- _Problem to solve_
After finding the line with "23: (176, 159, 0.71)" in the data below, set down exactly each line through the one with "34: (622, 148, 0.65)", inclusive, and stop there.

=-=-=

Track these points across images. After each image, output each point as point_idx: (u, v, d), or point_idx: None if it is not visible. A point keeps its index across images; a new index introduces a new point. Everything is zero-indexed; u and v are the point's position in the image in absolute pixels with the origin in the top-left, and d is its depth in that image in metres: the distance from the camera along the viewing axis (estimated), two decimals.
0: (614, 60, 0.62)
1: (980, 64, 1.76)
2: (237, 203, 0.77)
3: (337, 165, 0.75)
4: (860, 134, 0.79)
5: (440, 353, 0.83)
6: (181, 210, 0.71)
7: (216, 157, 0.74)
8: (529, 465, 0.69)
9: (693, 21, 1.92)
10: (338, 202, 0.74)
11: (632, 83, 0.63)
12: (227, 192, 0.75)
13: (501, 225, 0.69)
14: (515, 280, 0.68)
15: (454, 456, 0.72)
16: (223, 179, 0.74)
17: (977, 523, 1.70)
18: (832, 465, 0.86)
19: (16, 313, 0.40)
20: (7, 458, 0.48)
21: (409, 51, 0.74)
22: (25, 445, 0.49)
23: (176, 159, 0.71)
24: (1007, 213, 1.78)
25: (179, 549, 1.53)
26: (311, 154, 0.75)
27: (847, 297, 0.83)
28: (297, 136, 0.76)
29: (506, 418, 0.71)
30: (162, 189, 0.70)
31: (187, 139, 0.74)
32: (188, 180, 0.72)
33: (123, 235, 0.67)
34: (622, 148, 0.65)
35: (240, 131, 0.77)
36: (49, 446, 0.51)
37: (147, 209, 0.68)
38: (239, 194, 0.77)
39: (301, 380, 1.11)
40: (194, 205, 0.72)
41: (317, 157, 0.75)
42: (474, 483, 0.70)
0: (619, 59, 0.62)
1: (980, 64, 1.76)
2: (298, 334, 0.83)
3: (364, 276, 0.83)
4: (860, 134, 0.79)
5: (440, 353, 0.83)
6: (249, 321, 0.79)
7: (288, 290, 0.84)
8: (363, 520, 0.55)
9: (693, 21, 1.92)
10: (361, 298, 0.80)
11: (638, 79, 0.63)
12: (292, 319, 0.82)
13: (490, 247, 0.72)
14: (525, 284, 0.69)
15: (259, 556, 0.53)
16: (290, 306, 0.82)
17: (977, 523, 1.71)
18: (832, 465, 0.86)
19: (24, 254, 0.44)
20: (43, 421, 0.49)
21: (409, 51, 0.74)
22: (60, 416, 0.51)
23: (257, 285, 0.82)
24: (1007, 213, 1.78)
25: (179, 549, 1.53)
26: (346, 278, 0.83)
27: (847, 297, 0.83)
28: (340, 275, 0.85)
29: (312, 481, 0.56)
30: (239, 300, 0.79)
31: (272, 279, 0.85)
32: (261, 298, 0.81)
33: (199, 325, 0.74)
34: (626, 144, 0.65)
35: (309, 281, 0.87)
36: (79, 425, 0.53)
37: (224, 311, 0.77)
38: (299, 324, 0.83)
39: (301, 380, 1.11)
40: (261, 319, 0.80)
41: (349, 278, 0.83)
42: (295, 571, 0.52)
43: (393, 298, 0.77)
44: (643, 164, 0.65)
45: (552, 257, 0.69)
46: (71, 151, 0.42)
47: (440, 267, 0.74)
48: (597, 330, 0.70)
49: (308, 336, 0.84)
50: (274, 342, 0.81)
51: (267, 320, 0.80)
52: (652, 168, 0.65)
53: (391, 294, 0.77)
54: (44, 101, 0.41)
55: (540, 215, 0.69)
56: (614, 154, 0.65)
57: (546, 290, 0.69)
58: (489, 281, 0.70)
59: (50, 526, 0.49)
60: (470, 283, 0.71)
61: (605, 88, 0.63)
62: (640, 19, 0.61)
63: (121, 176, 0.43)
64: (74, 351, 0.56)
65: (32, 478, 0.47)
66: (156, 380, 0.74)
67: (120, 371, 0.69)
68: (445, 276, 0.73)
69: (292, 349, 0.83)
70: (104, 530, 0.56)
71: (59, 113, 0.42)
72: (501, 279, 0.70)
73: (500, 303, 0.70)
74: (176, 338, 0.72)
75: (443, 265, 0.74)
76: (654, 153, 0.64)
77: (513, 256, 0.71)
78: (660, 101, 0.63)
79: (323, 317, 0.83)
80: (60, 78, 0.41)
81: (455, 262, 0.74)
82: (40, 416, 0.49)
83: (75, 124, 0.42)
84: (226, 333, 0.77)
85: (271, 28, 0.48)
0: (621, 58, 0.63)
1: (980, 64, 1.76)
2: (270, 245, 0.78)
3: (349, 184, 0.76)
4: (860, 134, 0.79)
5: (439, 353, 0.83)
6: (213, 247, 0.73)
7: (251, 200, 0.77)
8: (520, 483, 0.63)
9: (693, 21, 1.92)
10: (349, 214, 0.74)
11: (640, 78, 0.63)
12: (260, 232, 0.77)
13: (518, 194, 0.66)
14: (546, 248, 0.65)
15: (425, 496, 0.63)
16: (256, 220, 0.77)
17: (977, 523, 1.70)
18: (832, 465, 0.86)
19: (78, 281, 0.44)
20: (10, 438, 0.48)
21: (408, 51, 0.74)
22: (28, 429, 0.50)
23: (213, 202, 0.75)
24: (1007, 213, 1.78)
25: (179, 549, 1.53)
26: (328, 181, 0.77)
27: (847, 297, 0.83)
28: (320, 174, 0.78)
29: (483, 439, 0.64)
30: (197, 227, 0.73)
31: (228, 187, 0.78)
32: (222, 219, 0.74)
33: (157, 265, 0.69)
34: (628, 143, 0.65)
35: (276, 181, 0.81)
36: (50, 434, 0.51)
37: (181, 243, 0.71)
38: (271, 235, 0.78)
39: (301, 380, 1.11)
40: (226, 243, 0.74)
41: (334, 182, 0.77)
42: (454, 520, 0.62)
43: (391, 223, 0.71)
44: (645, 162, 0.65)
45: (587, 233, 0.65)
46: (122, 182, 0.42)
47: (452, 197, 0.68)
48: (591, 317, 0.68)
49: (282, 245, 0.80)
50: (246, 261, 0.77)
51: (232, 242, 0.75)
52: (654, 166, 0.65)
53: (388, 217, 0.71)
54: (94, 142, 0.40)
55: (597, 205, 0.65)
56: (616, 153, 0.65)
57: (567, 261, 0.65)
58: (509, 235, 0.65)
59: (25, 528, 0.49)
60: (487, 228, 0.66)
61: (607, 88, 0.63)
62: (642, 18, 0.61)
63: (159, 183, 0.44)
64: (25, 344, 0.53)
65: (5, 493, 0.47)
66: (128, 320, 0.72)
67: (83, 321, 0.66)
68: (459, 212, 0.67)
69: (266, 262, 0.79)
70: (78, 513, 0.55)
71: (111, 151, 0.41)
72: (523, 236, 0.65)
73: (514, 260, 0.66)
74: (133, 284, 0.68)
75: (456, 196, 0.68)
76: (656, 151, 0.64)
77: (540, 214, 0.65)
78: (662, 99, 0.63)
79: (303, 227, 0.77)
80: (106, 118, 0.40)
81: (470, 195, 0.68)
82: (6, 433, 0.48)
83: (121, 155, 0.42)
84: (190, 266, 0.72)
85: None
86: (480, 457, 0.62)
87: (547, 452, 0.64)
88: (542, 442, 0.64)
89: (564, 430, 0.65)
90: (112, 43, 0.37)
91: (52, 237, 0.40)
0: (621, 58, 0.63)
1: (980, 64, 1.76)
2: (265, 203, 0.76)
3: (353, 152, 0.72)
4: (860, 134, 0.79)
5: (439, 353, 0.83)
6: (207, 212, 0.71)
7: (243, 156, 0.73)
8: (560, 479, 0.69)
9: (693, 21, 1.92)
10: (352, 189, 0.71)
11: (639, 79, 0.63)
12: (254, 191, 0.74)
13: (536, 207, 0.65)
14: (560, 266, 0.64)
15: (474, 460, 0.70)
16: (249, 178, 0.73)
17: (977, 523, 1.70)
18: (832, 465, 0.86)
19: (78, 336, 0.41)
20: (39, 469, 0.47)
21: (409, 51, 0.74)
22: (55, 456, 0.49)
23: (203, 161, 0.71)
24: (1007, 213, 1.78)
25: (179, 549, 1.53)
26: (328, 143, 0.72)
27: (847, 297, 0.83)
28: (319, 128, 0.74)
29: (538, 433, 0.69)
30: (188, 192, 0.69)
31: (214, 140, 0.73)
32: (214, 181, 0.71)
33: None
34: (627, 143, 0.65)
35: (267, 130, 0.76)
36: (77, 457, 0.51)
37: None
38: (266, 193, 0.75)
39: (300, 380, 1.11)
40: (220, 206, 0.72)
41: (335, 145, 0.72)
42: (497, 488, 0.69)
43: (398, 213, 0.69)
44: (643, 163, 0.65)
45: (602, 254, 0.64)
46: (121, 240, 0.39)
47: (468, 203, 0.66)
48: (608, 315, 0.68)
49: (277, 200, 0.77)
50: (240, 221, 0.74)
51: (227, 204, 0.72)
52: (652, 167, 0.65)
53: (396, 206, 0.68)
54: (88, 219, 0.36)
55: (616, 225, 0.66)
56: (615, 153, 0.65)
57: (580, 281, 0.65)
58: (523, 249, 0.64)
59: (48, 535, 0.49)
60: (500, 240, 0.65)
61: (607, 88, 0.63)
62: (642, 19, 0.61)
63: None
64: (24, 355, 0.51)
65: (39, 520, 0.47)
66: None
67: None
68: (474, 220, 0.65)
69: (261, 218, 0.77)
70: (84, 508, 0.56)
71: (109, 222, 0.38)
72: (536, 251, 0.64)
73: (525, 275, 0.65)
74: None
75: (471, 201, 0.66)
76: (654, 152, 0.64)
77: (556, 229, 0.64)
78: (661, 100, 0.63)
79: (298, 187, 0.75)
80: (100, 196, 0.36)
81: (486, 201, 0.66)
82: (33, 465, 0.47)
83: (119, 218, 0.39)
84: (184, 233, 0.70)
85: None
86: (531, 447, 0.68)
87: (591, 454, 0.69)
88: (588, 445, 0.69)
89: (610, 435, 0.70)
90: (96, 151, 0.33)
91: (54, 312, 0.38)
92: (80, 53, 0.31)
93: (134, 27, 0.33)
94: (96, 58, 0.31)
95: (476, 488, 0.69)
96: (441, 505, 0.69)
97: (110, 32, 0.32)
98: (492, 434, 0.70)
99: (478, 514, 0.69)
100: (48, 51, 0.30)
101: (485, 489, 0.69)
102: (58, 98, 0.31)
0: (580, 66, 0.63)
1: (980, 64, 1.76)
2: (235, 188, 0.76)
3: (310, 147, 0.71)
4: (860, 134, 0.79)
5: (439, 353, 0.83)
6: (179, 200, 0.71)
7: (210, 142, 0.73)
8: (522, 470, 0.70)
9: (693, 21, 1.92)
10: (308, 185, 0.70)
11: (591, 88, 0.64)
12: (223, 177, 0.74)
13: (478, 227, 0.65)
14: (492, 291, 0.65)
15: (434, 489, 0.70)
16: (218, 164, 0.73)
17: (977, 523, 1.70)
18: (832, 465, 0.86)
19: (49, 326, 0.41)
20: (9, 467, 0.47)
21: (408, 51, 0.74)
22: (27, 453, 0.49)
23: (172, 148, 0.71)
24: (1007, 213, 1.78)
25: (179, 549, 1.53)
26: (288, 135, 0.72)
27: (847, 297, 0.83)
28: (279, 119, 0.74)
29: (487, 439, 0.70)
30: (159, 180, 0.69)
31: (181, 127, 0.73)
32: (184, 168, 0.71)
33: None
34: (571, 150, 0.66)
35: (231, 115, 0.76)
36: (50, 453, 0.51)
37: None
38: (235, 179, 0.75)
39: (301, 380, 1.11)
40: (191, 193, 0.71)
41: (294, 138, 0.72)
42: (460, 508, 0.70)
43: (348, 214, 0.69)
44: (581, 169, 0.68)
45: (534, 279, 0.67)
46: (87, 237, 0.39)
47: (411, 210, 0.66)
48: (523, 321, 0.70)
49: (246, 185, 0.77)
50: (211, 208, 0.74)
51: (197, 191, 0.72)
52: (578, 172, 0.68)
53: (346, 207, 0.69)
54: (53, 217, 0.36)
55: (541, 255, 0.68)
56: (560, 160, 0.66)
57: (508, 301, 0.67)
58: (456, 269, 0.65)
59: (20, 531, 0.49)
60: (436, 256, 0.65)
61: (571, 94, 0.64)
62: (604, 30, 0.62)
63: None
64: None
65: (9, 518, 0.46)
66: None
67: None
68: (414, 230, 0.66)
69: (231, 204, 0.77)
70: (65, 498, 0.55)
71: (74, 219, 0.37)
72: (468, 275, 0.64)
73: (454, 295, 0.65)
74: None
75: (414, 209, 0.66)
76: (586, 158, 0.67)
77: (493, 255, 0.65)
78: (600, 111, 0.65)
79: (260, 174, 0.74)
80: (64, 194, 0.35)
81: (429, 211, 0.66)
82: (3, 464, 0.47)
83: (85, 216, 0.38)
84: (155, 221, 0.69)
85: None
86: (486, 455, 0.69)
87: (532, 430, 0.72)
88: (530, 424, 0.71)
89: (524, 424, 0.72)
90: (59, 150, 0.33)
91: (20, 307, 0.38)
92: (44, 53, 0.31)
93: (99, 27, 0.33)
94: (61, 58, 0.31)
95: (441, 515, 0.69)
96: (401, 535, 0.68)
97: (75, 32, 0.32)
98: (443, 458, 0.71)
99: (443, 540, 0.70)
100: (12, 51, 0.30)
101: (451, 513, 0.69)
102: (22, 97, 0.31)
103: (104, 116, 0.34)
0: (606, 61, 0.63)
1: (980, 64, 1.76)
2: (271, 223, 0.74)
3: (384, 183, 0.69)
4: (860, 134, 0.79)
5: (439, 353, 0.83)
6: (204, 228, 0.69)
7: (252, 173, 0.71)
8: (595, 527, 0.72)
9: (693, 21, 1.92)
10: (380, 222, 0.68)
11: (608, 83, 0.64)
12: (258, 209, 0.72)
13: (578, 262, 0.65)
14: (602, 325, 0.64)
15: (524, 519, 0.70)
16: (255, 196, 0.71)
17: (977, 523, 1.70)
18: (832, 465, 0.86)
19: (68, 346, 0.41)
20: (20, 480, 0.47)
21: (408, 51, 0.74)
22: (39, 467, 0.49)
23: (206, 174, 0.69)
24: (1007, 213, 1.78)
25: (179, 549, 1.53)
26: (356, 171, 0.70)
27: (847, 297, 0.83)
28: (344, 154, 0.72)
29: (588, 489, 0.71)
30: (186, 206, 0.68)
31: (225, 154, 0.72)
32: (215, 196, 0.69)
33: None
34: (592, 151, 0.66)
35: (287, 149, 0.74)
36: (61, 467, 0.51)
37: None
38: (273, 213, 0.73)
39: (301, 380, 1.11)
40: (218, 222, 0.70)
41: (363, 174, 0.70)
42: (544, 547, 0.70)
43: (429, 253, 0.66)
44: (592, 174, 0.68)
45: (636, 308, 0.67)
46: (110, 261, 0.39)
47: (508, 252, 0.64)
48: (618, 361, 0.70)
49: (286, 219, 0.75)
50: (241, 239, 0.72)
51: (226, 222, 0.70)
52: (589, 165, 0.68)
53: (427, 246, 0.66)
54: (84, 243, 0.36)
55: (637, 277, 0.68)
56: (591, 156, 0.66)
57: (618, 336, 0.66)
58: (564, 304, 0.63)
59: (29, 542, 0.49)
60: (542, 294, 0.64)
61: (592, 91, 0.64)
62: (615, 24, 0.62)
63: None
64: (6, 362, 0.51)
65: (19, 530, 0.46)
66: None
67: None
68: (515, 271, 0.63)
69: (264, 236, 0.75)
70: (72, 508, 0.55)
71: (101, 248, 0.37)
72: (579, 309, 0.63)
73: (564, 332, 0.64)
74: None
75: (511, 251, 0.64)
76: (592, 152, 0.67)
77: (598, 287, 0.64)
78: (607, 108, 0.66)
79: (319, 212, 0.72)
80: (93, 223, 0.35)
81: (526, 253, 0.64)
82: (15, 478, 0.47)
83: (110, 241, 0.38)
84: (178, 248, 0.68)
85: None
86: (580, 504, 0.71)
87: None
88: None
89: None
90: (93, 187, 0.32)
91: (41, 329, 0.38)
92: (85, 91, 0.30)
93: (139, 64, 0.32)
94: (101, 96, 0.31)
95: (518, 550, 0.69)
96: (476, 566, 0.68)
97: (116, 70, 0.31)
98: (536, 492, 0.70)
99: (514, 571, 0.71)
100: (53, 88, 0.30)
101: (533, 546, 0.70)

=-=-=

- _Problem solution_
23: (176, 159, 0.71)
24: (1007, 213, 1.78)
25: (179, 549, 1.53)
26: (311, 154, 0.75)
27: (847, 297, 0.83)
28: (297, 136, 0.76)
29: (506, 418, 0.71)
30: (162, 189, 0.70)
31: (187, 139, 0.74)
32: (188, 180, 0.72)
33: (123, 235, 0.67)
34: (622, 148, 0.65)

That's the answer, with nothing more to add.